D’abord, je fus assez intrigué. Et, à mon tour je regardai la maison. Elle était vénérable et charmante, cette rustique demeure, avec son petit jardin, ses vieilles fenêtres, son vieux pignon angulaire, ses vieux murs tapissés de lierre et de plantes grimpeuses. Elle avait un si bon air de paix intérieure, de joie familiale, il y avait autour d’elle tant de silence, tant de solitude douce, elle exprimait, sous ses très anciennes pierres, une vie si naïve, si édénique, que mon âme, soudain attendrie, fut conquise à de bucoliques extases. Et, pour compléter le tableau, non loin de la porte, familière et biblique, une chèvre, attachée à un piquet, toute blanche, paissait l’herbe haute.
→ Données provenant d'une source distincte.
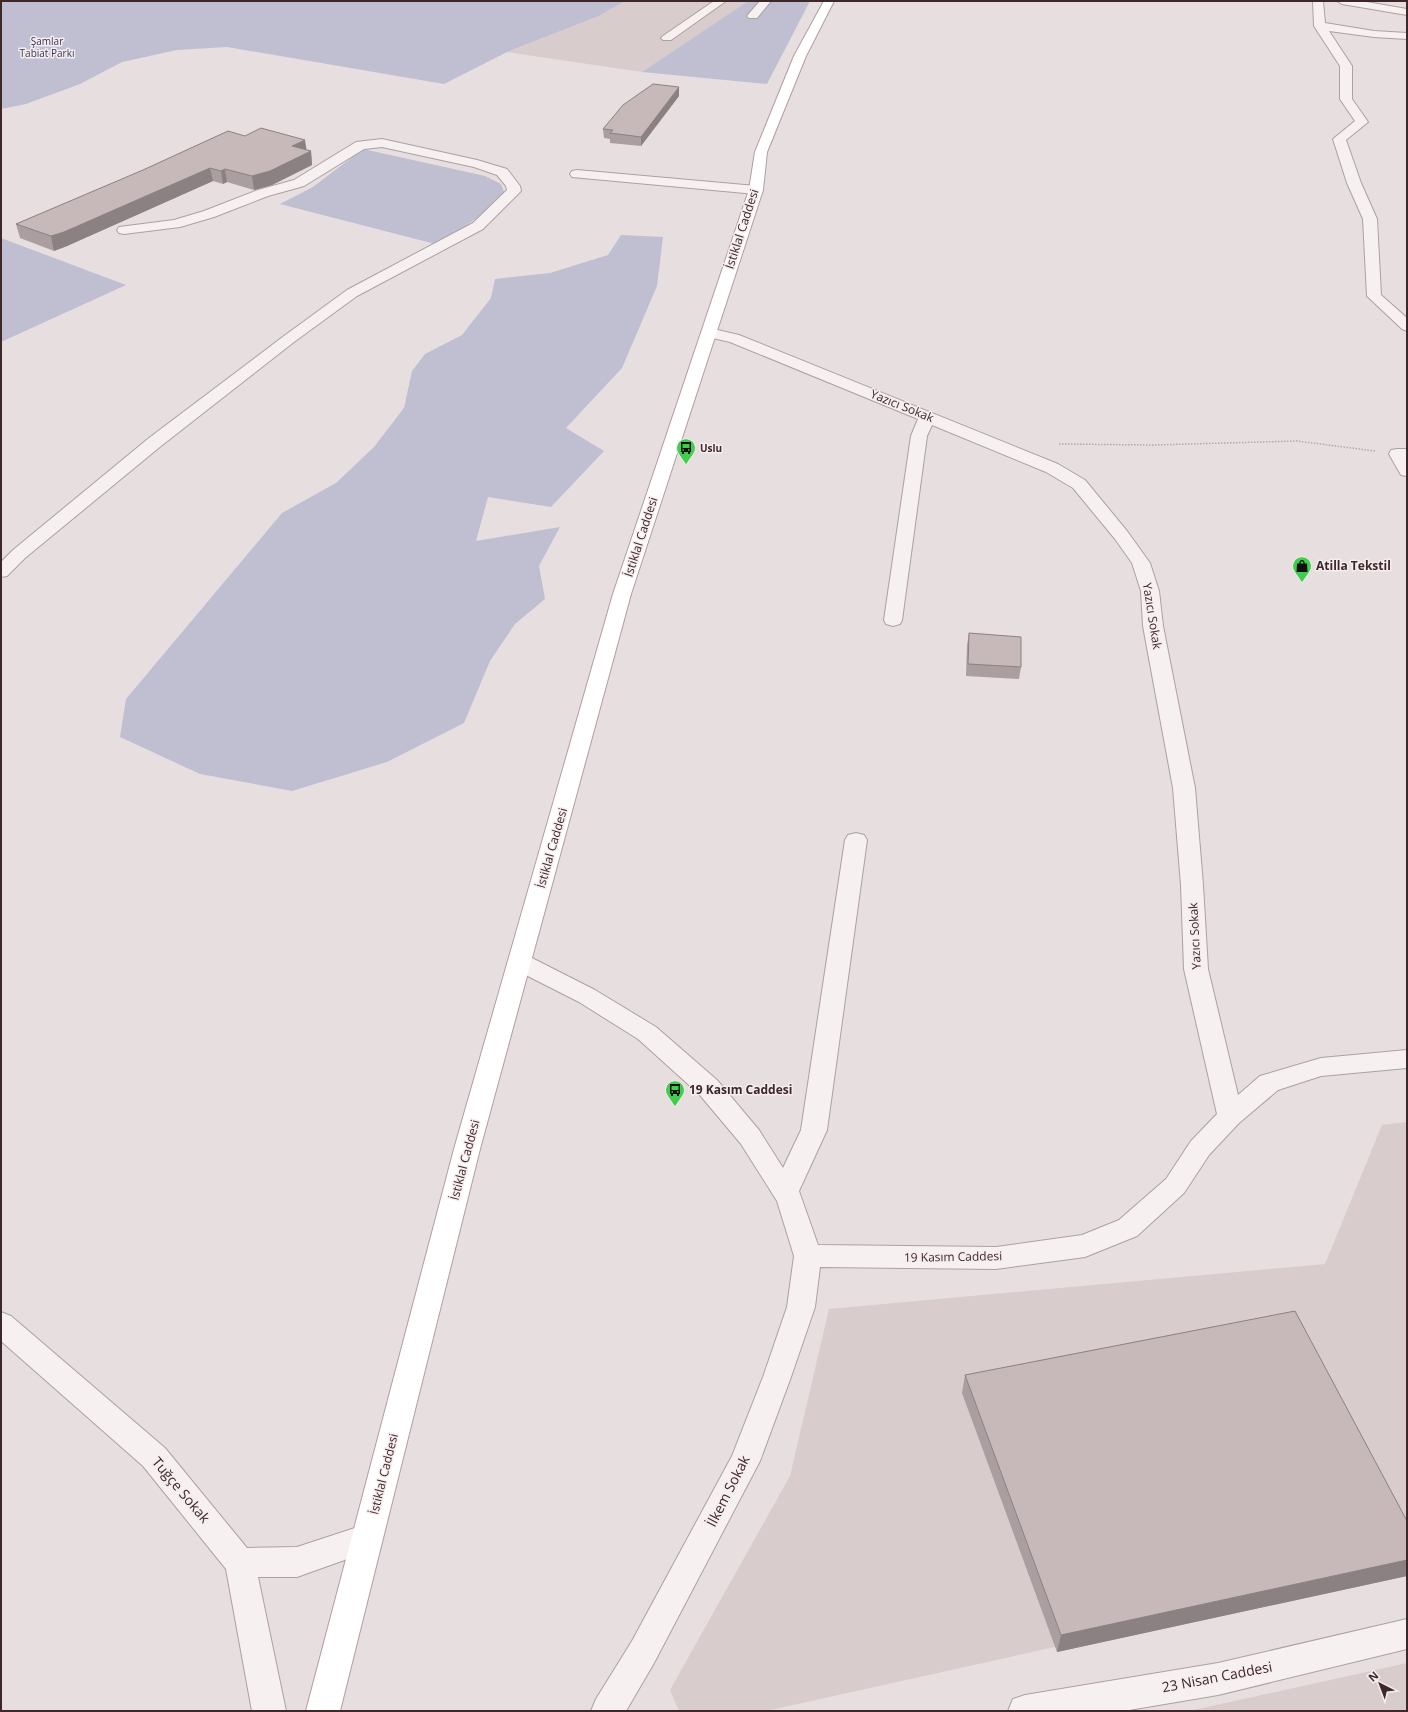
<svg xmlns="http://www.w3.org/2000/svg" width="1408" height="1712" font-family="'Open Sans',sans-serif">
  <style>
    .built { fill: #d9cccd }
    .green { fill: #bfbfd1 }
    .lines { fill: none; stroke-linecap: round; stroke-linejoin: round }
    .minor-casing { stroke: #aea0a1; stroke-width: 2 }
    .major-casing { stroke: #b39da0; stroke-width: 2 }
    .path { stroke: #b4a8a9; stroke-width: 1.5; stroke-dasharray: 1.5 1.5; stroke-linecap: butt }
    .minor { fill: #f6f0f1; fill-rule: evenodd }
    .major { fill: #fff; fill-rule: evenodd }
    .wall { fill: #ab9ea0 }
    .shaded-wall { fill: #8b8182 }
    .building { fill: #c7b8ba; stroke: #8b8182 }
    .labels { text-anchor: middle; stroke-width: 3; stroke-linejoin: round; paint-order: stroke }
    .far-park-label { font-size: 10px; fill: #37345a; stroke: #f5edee }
    .far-poi-label { font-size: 10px; font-weight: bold; fill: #3e2729; stroke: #f5edee; text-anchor: start }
    .street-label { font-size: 12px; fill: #3e2729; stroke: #f5edee }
    .poi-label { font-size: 12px; font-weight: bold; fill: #3e2729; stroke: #f5edee; text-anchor: start }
    .near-street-label { font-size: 14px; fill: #3e2729; stroke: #f5edee }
  </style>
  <rect width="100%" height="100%" fill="#e7dedf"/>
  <g class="built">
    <path d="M625 1H748L642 72 507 52 599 16Z"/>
    <path d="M1407 1122V1569L766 1711H679L670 1690 790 1476 829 1309 1325 1264 1382 1125Z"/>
    <path d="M1407 1663V1711H1189Z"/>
  </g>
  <g class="green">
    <path d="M1 1H625L599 16 507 52 444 84 227 47 177 50 122 62 80 84 26 104 1 109Z"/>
    <path d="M748 1H810L767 84 642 72Z"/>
    <path d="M363 149 485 176 501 184 505 194 482 214 439 245 280 204 313 187Z"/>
    <path d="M621 235 663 237 657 286 622 368 566 428 604 451 551 507 488 497 476 541 560 527 539 566 545 599 515 624 490 661 464 723 387 762 292 791 200 774 120 737 126 699 282 513 336 483 374 447 404 408 412 371 425 354 462 335 491 298 495 279 550 273 608 255Z"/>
    <path d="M1 238 126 285 1 342Z"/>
  </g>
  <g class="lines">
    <defs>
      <g id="minor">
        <path d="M714 1H726L671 40H663L661 38 663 36Z"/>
        <path d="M760 1H771L757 18H749L747 16Z"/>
        <path d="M1313 1H1323L1325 23 1374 31 1407 33V39L1374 37 1329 31 1352 66V99L1368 122 1346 140 1361 183 1377 219 1381 295 1407 318V331L1402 329 1367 296 1363 219 1347 183 1333 139 1355 121 1340 99V66L1314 26Z"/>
        <path d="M1337 1H1361L1407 9V15L1342 4Z"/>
        <path d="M382 139 477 160 507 169 520 186 521 191 483 229 357 296 294 342 161 446 25 558 7 576 1 577V562L13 550 149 438 284 336 347 290 473 223 507 190 506 186 497 175 474 167 382 147 364 149 304 186 268 196 214 217 180 227 124 234 119 233 117 230 119 227 174 220 204 211 258 190 294 180 356 142Z"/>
        <path d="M577 170 756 186 761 187 763 190 761 193 756 194 572 177 570 174 572 171Z"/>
        <path d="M709 328 739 335 1058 464 1085 480 1127 531 1150 563 1159 591 1163 626 1195 788 1203 885 1208 969 1238 1095 1260 1076 1321 1058 1407 1050V1068L1321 1076 1278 1090 1239 1123 1209 1155 1184 1193 1137 1236 1085 1257 996 1269 820 1267 815 1307 791 1377 760 1461 654 1663 626 1711H591L596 1699 632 1641 732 1456 763 1377 787 1307 794 1256 777 1201 741 1144 699 1094 638 1039 579 1002 512 968 508 962 512 956 520 954 528 956 595 990 656 1027 717 1080 759 1130 783 1168 801 1130 845 840 848 835 856 833 864 835 867 840 827 1130 799 1191 818 1245 996 1247 1082 1235 1119 1220 1166 1179 1191 1141 1217 1114 1184 969 1181 885 1173 788 1143 626 1141 591 1132 563 1115 539 1073 488 1046 472 932 425 927 436 902 620 900 624 893 626 886 624 884 620 911 436 918 419 730 342 704 336 701 333 704 330Z"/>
        <path d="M1397 449H1407V476L1401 475 1389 454 1391 450Z"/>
        <path d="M1 1312 11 1316 165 1448 247 1548 297 1547 367 1524 378 1528 382 1538 378 1548 297 1577H258L286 1711H252L226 1569 143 1466 1 1341Z"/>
        <path d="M1407 1619V1649L1218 1695 1123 1711H1008L1013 1699 1025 1695 1218 1663Z"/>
      </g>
      <path id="major" d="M824 1H834L806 56 767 152 763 190 631 594 480 1149 340 1711H306L454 1149 613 594 749 190 755 152 794 56Z"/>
    </defs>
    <use href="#minor" class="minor-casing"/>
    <use href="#major" class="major-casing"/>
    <path class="path" d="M1059 444 1153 445 1297 441 1375 451"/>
    <use href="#minor" class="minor"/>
    <use href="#major" class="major"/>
  </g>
  <g class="wall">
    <path d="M679 87V96L641 146 610 143V139L604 138 603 129Z"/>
    <path d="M245 136 311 151 312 165 272 185 254 190 227 182 223 184 213 181 67 246 54 251 20 238 16 224Z"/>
    <path d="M969 633 1021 667 1019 679 966 676 967 645Z"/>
    <path d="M965 1375 1407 1521V1576L1057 1652 962 1393Z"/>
  </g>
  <g class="shaded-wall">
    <path d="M679 87V96L641 146V137Z"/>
    <path d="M305 140 307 153 311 151 312 165 272 185 254 190 252 176 292 146Z"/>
    <path d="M210 168 213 181 67 246 54 251 51 236Z"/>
    <path d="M225 169 227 182 223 184 221 171Z"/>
    <path d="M1407 1560V1576L1057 1652 1061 1635Z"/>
  </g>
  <g class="building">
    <path d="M653 84 679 87 641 137 610 133 613 130 603 129 623 105Z"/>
    <path d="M261 128 305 140 292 146 311 151 270 171 252 176 225 169 221 171 210 168 64 232 51 236 16 224 143 170 228 131 245 136Z"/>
    <path d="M969 633 1021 637V667L968 664Z"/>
    <path d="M1295 1311 1407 1521V1560L1061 1635 965 1375Z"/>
  </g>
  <defs>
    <symbol id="bus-pin" viewBox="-11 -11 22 30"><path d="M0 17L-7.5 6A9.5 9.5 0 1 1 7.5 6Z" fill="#41ce4f" stroke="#f5edee"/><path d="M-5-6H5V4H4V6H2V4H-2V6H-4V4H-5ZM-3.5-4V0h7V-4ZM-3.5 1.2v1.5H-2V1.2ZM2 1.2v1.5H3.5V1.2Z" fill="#111"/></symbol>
    <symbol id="shop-pin" viewBox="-11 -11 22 30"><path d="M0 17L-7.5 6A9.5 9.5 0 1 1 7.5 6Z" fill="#41ce4f" stroke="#f5edee"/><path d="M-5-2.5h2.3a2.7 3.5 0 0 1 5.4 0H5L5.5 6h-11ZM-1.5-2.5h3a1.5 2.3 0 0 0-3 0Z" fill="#111"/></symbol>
  </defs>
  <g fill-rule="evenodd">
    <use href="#bus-pin" x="675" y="437" width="22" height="30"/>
    <use href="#shop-pin" x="1291" y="555" width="22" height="30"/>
    <use href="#bus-pin" x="664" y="1079" width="22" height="30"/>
  </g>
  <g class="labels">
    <g class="far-park-label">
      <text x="47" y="45">Şamlar<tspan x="47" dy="12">Tabiat Parkı</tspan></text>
    </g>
    <g class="far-poi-label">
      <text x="700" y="452">Uslu</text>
    </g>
    <g class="street-label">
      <text transform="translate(742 229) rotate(-72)" y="4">İstiklal Caddesi</text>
      <text transform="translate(902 406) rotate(22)" y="4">Yazıcı Sokak</text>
      <text transform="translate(641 537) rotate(-72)" y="4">İstiklal Caddesi</text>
      <text transform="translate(1152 616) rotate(81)" y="4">Yazıcı Sokak</text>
      <text transform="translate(552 848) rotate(-74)" y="4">İstiklal Caddesi</text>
      <text transform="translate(1195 936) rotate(-93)" y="4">Yazıcı Sokak</text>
      <text transform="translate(465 1160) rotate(-75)" y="4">İstiklal Caddesi</text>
      <text transform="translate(953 1257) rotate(-1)" y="4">19 Kasım Caddesi</text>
      <text transform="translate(384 1474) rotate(-76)" y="4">İstiklal Caddesi</text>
    </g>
    <g class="poi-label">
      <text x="1316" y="570">Atilla Tekstil</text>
      <text x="689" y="1094">19 Kasım Caddesi</text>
    </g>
    <g class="near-street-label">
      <text transform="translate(181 1490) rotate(50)" y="5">Tuğçe Sokak</text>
      <text transform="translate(728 1491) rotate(-63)" y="5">İlkem Sokak</text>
      <text transform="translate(1217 1677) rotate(-11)" y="5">23 Nisan Caddesi</text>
    </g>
  </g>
  <rect width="1408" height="1712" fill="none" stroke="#3e2729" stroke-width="4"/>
  <g transform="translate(1380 1684) rotate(318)" stroke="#f5edee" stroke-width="3" paint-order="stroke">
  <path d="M0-3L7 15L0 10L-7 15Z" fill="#3e2729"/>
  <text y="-6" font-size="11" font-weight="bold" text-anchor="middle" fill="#3e2729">N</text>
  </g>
</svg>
Et, malgré moi, je trouvai que ce nom de Caro, prononcé dans un tel paysage, avait comme une résonance fausse.

L’homme important répondit un peu sèchement :

— Comment, quel Caro ? … Y en a-t-il tant que ça, des Caro ? … Vous ne connaissez pas M. Caro ? … M. Caro, qui était professeur de philosophie, qui parlait si bien, et dont on parlait tant à Paris dans les journaux ? …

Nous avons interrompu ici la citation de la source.